ASSIGNMENT
Among the entries below, copy only the span from the line containing "Voir la boutique" through the line containing "facilement un artis". Do so exactly, and skip the pictures.

INFORMATION GIVEN
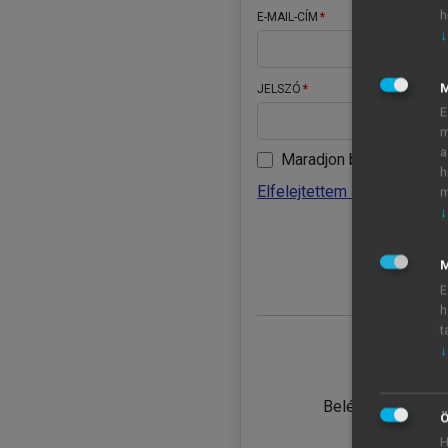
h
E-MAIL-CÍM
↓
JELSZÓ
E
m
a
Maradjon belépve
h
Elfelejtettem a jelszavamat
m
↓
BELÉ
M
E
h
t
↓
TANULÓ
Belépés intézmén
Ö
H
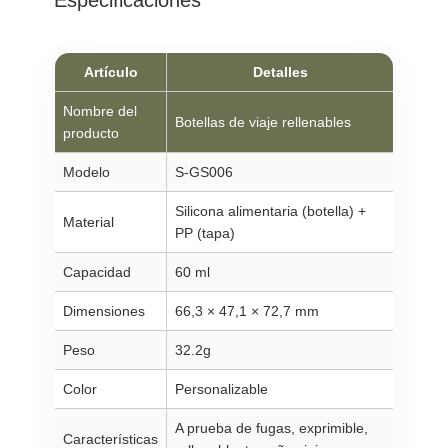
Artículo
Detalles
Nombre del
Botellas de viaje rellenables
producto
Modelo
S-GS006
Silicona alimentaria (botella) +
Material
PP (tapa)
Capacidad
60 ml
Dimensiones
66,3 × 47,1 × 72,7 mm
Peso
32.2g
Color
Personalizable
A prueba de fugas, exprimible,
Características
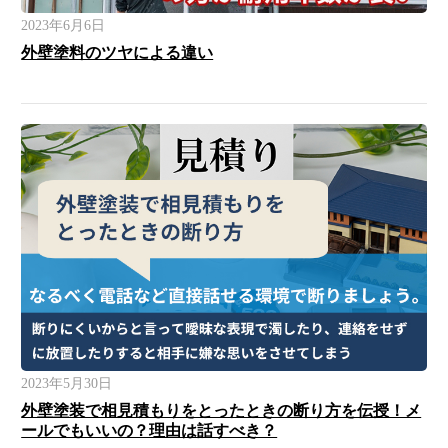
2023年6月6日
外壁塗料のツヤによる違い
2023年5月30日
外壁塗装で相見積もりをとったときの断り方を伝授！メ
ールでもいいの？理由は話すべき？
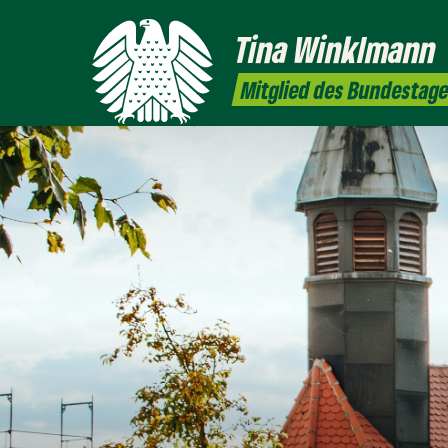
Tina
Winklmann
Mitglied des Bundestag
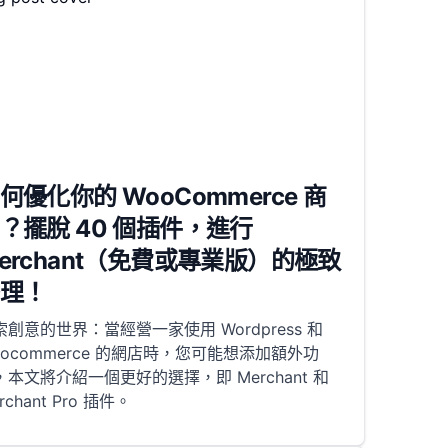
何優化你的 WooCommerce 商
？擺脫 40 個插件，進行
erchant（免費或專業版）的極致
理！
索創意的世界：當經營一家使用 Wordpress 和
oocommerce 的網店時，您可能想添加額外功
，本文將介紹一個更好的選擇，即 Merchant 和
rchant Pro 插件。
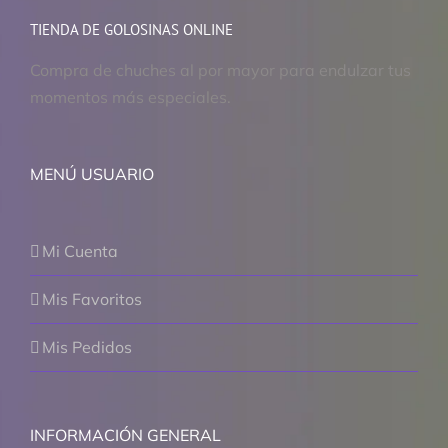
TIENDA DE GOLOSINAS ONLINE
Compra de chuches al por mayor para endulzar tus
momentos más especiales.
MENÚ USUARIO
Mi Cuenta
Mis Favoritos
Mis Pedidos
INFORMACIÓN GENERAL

* * *

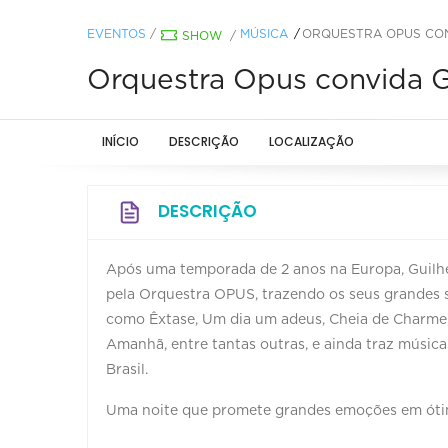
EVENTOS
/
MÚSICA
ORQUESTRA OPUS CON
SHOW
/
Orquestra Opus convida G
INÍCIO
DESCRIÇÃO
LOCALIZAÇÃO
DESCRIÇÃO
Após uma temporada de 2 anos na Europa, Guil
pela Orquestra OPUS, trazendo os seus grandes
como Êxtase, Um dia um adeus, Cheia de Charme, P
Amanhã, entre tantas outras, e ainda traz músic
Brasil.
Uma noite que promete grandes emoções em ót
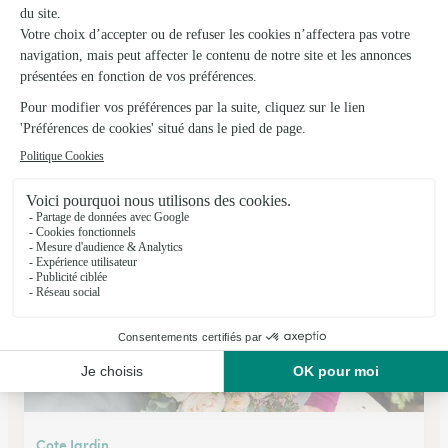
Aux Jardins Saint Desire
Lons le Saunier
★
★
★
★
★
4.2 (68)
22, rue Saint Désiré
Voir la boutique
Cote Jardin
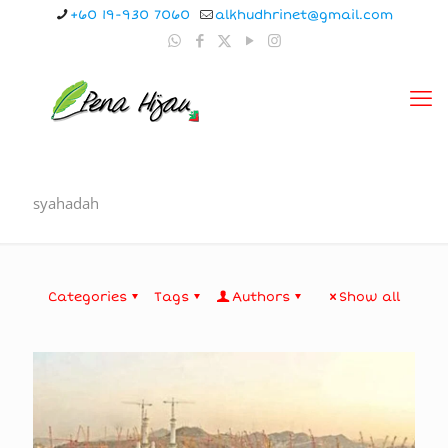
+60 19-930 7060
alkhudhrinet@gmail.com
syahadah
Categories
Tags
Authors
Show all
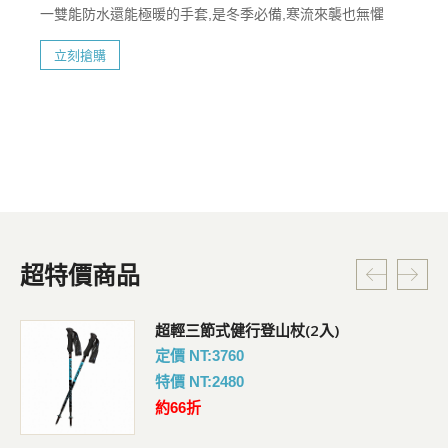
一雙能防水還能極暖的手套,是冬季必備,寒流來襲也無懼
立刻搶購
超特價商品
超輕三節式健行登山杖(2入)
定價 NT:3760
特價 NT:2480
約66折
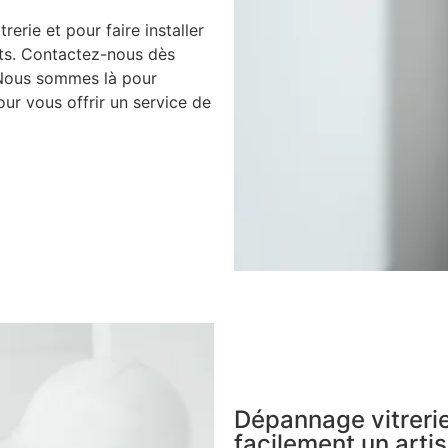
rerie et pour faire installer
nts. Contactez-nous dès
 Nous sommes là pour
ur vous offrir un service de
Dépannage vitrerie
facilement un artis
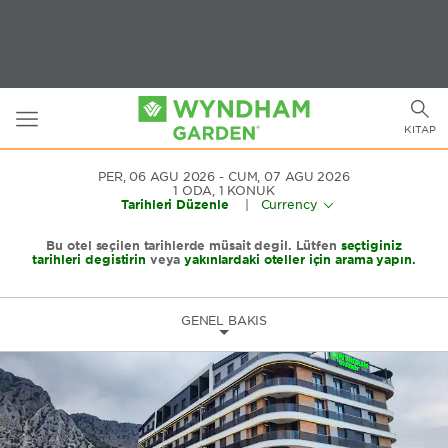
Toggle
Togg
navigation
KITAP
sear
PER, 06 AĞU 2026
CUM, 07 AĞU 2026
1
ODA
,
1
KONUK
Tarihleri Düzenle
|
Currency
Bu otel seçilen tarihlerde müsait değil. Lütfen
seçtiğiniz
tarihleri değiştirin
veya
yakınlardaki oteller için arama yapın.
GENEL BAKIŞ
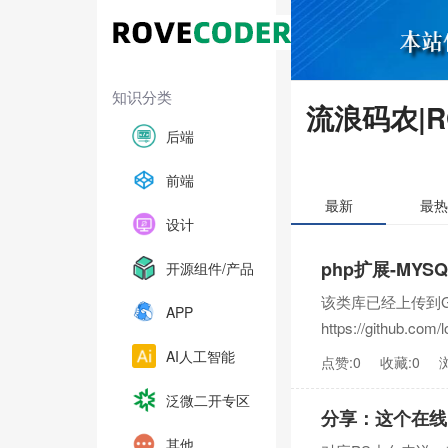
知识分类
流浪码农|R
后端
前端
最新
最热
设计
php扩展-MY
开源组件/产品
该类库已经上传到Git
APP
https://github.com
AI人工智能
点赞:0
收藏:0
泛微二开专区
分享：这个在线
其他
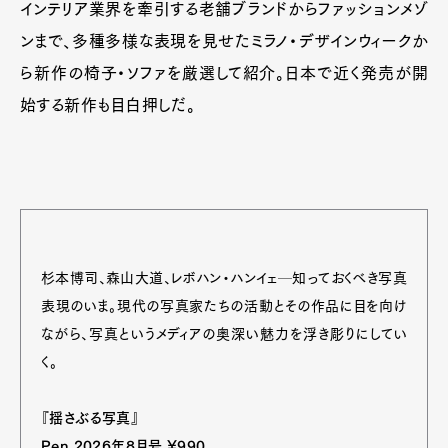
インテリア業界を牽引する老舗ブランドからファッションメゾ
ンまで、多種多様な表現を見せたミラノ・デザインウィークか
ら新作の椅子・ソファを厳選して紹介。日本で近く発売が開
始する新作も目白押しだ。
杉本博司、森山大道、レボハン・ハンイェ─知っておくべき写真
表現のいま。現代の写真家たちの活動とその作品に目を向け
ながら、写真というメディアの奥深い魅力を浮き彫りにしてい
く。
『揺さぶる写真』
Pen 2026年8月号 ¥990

REPLY
Voir la boutique
Cote Jardin
+60 19-930 7060
alkhudhrinet@gmail.com
syahadah
Categories
Tags
Authors
Show all
一雙能防水還能極暖的手套,是冬季必備,寒流來襲也無懼
立刻搶購
超特價商品
超輕三節式健行登山杖(2入)
定價 NT:3760
特價 NT:2480
約66折
rerie et pour faire installer
nts. Contactez-nous dès
 Nous sommes là pour
ur vous offrir un service de
Dépannage vitrerie
facilement un artis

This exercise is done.